Infineon Technologies AG reported a third-quarter revenue forecast that surpassed market expectations, driven by surging investments in artificial intelligence infrastructure. The company also anticipates significant full-year revenue growth.
Data shows the German chipmaker's second-quarter revenue increased by 6.2% to €3.81 billion, slightly below the average analyst estimate of €3.83 billion. Sales in its Power & Sensor Systems division grew 26% during the same period, reaching €1.26 billion. The company stated that demand from AI data centers is expected to drive growth in this business unit significantly above the group average.

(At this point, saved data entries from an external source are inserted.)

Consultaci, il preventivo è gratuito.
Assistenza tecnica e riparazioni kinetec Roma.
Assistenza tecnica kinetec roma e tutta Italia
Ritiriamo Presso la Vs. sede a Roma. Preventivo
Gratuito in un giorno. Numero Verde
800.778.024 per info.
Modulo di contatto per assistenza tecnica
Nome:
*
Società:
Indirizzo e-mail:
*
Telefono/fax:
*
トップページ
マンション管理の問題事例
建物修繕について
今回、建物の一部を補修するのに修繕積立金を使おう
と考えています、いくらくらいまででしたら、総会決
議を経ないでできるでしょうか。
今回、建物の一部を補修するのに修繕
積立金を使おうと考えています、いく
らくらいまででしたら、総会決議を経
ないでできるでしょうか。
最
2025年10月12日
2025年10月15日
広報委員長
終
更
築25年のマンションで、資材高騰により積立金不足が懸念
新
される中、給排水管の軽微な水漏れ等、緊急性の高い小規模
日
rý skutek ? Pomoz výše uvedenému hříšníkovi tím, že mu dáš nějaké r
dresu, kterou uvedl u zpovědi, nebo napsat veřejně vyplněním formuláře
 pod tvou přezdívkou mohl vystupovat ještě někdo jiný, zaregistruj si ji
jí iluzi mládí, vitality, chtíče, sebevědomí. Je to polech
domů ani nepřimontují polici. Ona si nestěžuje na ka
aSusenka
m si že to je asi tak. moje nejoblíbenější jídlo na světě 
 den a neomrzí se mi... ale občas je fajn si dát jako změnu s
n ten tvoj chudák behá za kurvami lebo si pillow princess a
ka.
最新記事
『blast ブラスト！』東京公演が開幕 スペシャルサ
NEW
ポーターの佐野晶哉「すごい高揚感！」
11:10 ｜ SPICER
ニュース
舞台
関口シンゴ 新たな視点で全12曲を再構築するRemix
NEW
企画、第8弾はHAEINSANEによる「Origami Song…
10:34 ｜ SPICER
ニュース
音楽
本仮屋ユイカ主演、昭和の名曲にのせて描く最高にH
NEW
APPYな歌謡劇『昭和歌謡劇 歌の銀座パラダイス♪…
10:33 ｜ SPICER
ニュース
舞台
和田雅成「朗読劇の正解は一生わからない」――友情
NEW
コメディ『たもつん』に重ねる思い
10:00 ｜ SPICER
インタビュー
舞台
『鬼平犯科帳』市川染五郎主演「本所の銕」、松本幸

In a statement released Wednesday, Infineon projected third-quarter revenue through June would be approximately €4.1 billion ($4.8 billion), exceeding analysts' average forecast of €4.04 billion. The company now expects fiscal year 2026 revenue to show "significant year-over-year growth," compared to previous expectations of moderate growth.
CEO Jochen Hanebeck commented, "The AI boom continues to intensify, driving strong demand for our power solutions for AI data centers. In the automotive sector, we're also seeing positive developments, particularly in software-defined vehicles."
Infineon and its European peers STMicroelectronics and NXP Semiconductors are showing recovery signs after recent weakness in automotive chip demand. STMicroelectronics' CEO Jean-Marc Chery noted last month that overall demand has improved in 2026, indicating customers are gradually working through inventory.
While the automotive industry remains the most important market for these three chipmakers, they are increasingly benefiting from AI infrastructure demand. Some of their products, including mature chips for current control, can work alongside advanced AI chips produced by companies like NVIDIA and TSMC in data center applications.
In February, Infineon announced it would increase its investment in AI technology for the current fiscal year to approximately €2.7 billion, up from the previously planned €2.2 billion. The company expects data center-related revenue to grow from about €1.5 billion (approximately 10% of sales) in fiscal 2026 to €2.5 billion in fiscal 2027.